Fishing Boat Hit by Accidentally Fired Taiwanese Supersonic Anti-Ship Missile

The bizarre mishap kills the captain, wounds three fisherman and badly damages a fishing boat.

玄史生/wikicommons

A Republic Of China Navy (ROCN) missile boat was conducting a drill while docked in port when one of the vessel’s supersonic anti-ship missiles inadvertently fired. The missile flew nearly 50 miles into the waters off Penghu, a strategic Taiwanese controlled group of islands located in the volatile Taiwan Strait. Sadly, it homed in on a fishing vessel and struck the ship—just as it is designed to do. The captain was killed and three fisherman were wounded. The fishing boat was also from Taiwan.

At the time the launch occurred, the Ching Chiang class patrol ship Jin Chiang (PGG-610) was docked at Zuoying naval base, on the southwest shore of Taiwan. A ROCN Admiral told reporters that it seems like the drill the crew was doing was not executed “in accordance with normal procedure.” So it looks like a human factor caused the unintended launch at this time.

© CEphoto, Uwe Aranas / CC-BY-SA-3.0

ROCN Ching-Chiang class patrol boats.

The missile involved was a ram-jetpowered Hsiung-feng III (Brave Sword III) supersonic anti-ship missile, one of Taiwan's most advanced anti-ship weapons. Details of the indigenous design remain shadowy, but the missile is thought to have a range of around 150 miles, fly at over mach two and resemble a modernized version of the Russian-designed P-270 Moskit (NATO reporting name SS-N-22 Sunburn), which China stockpiles en-masse.

The Hsiung-feng III is also known to use inertial guidance for cruise and onboard active radar homing to attack its target during its terminal phase of flight. In this case it must have detected the fishing vessel and prosecuted the target just as if it were a military one.

Globalsecurity.org

A shore-launched version of the Hsiung-feng III anti-ship missile.

For the better part of a century, many anti-ship cruise missiles have had an autonomous targeting capability that allows the launch platform to send missiles into a certain area, where it will then search for targets on its own. This allows ships or aircraft to fire anti-ship missiles far over the horizon, even when external targeting support in unavailable or when the launch platform too far away to guide the missile to its final destination.

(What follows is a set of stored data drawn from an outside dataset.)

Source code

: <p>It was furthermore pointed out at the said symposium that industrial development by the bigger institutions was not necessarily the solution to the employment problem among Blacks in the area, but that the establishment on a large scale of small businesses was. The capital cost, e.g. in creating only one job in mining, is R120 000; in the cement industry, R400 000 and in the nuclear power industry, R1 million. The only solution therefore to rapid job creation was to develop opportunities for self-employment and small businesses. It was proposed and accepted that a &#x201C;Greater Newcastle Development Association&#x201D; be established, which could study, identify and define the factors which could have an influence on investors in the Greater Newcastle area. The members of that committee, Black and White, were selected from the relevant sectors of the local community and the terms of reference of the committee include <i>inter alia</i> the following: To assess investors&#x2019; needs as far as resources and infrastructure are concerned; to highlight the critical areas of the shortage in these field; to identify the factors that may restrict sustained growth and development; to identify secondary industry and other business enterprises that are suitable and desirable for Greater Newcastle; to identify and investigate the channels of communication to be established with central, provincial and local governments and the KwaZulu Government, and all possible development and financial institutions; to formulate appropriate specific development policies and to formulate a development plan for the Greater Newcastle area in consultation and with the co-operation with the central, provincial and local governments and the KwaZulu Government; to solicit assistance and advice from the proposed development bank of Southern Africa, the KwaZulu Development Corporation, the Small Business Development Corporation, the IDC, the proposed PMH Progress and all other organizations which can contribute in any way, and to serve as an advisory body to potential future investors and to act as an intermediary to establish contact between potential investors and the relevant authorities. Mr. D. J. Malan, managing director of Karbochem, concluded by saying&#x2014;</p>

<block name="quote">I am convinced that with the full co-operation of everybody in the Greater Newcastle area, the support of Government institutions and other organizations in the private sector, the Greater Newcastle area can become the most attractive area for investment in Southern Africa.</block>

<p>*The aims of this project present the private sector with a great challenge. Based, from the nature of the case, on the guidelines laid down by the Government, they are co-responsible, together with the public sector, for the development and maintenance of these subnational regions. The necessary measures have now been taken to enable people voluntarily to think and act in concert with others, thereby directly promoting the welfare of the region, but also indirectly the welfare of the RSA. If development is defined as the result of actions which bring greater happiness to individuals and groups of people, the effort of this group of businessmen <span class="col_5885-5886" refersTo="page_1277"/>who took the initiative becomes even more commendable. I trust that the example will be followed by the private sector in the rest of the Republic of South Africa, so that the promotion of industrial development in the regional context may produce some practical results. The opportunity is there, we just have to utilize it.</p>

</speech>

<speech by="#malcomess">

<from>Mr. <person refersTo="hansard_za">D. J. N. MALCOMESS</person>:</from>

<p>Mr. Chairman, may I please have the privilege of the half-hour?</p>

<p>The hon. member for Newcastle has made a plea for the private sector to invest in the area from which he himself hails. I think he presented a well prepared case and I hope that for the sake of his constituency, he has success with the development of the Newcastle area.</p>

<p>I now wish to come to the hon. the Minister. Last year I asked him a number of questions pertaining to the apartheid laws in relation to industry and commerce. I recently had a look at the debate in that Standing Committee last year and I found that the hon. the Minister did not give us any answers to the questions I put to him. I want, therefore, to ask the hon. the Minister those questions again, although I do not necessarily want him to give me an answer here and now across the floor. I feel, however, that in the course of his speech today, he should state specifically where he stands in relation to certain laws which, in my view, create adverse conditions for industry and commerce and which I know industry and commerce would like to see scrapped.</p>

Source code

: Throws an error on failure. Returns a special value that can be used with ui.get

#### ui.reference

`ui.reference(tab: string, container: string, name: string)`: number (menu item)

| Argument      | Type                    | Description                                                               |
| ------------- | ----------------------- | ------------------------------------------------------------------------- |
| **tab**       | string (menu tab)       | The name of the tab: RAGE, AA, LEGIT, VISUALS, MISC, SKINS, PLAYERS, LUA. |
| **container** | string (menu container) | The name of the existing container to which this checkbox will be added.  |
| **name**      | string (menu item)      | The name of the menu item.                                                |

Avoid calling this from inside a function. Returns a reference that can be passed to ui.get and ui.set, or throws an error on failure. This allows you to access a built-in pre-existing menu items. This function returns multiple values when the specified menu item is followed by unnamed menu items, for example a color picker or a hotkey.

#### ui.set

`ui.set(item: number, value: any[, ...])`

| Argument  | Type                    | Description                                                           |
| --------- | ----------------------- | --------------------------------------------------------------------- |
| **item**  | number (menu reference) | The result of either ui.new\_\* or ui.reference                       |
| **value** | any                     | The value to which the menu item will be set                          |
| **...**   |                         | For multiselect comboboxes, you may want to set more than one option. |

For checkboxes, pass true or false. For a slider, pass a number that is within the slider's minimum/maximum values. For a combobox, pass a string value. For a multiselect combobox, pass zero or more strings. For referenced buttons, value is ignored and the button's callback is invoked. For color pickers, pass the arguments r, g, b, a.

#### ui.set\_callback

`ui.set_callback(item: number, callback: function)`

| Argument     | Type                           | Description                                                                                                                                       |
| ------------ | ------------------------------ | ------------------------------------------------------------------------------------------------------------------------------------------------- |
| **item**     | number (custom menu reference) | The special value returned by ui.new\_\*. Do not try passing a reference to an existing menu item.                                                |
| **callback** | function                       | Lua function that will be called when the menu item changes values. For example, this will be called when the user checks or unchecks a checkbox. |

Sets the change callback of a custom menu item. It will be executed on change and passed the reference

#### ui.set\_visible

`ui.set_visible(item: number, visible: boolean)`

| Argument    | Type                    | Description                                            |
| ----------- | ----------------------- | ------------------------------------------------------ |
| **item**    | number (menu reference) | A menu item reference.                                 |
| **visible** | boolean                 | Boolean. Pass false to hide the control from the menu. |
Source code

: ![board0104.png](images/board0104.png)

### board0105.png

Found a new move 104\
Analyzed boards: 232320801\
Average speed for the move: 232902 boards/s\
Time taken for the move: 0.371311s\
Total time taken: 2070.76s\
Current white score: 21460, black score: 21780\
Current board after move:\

In other words, instead of being specifically targeted at one ship, the missile independently searches for a target where hostile is predicted to be by the time the missile shows up. It sounds like an incredibly dangerous and antiquated form of warfare, and to some degree it is.

High-end anti-ship missiles increasingly use imaging infrared sensors with image matching, electronic emissions sensing gear and other sensors, as well as being networked to leverage multiple external targeting feeds, to better identify catagorize and priortize the vessels they attack. The Hsiung-feng III is not one of these weapons. They are meant to be salvoed at Chinese warships speeding across the Taiwan Strait during a time of outright conflict where collateral damage to innocent vessels will be a footnote when it comes to the level of destruction resulting from such a battle.

Here is the Hsiung-feng III undergoing testing and below that is footage of the fishing boat that was struck during this freak incident:

Shortly after the accident, helicopters and maritime patrol aircraft were sent to the area. At the time, it was thought the missile crashed safely into the water.

Taiwan has not disclosed whether they alerted Beijing of the accidental launch, though probably not, considering communications between the bitter foes has supposedly been totally cut off since last week. The idea of an errant supersonic cruise missile heading in China's direction from Taiwan's shore is troubling to say the least.

The region is bristling with anti-ship, cruise and ballistic missiles, and it wouldn't take much for a simple mistake to snowball into a much larger conflict.